[[ INPUT FOR THIS TASK, beginning ]]

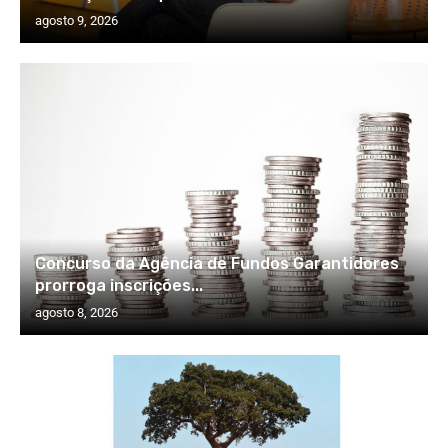
agosto 9, 2026
Concurso da Agência de Fundos Garantidores
prorroga inscrições...
agosto 8, 2026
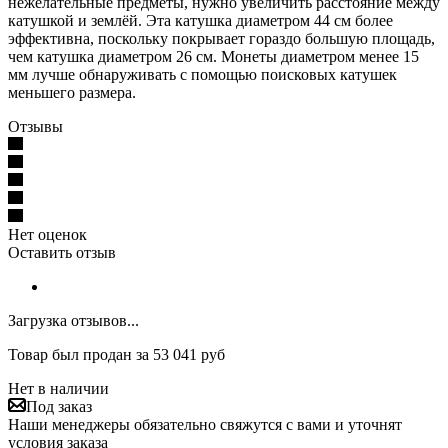
нежелательные предметы, нужно увеличить расстояние между
катушкой и землёй. Эта катушка диаметром 44 см более
эффективна, поскольку покрывает гораздо большую площадь,
чем катушка диаметром 26 см. Монеты диаметром менее 15
мм лучше обнаруживать с помощью поисковых катушек
меньшего размера.
Отзывы
Нет оценок
Оставить отзыв
Загрузка отзывов...
Товар был продан за 53 041 руб
Нет в наличии
Под заказ
Наши менеджеры обязательно свяжутся с вами и уточнят
условия заказа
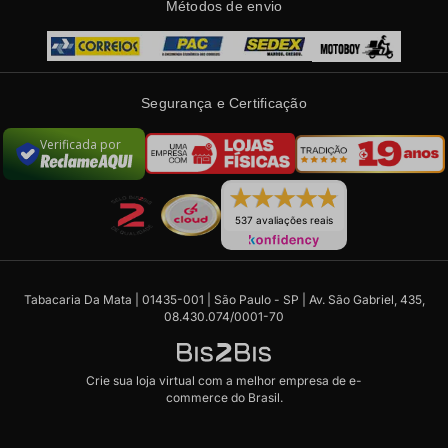
Métodos de envio
Segurança e Certificação
Verificada por
537 avaliações reais
Tabacaria Da Mata | 01435-001 | São Paulo - SP | Av. São Gabriel, 435,
08.430.074/0001-70
Crie sua loja virtual
com a melhor empresa de e-
commerce do Brasil.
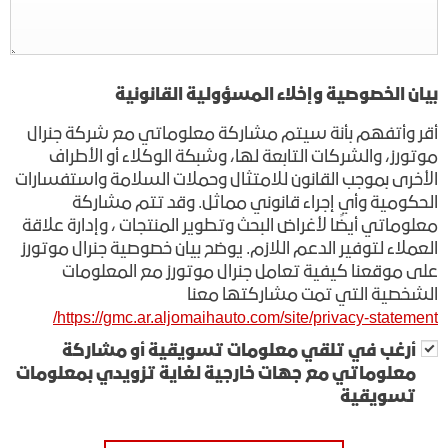
بيان الخصوصية وإخلاء المسؤولية القانونية
أقر وأتفهم بأنة سيتم مشاركة معلوماتي مع شركة جنرال
موتورز، والشركات التابعة لها، وشبكة الوكلاء أو الأطراف
الأخرى بموجب القانون للامتثال وحملات السلامة واستفسارات
الحكومية وأي إجراء قانوني مماثل. وقد تتم مشاركة
معلوماتي أيضًا لأغراض البحث وتطوير المنتجات ، وإدارة علاقة
العملاء لتوفير الدعم اللازم. يوضح بيان خصوصية جنرال موتورز
على موقعنا كيفية تعامل جنرال موتورز مع المعلومات
الشخصية التي تمت مشاركتها معنا
https://gmc.ar.aljomaihauto.com/site/privacy-statement/
أرغب في تلقي معلومات تسويقية أو مشاركة
معلوماتي مع جهات خارجية لغاية تزويدي بمعلومات
تسويقية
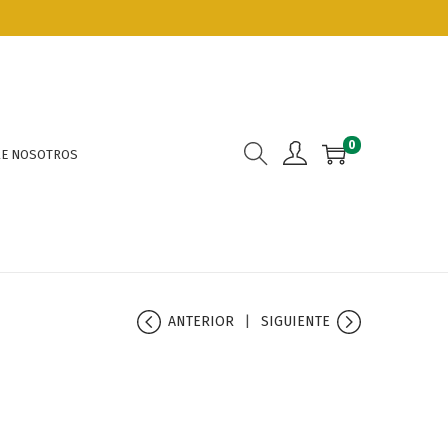
0
E NOSOTROS
ANTERIOR
SIGUIENTE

[[ INPUT FOR THIS TASK, end ]]

== ABOUT THIS EXERCISE ==
Copy each line above that contains the string "تسويقية".

== RESULT BELOW ==
أرغب في تلقي معلومات تسويقية أو مشاركة
تسويقية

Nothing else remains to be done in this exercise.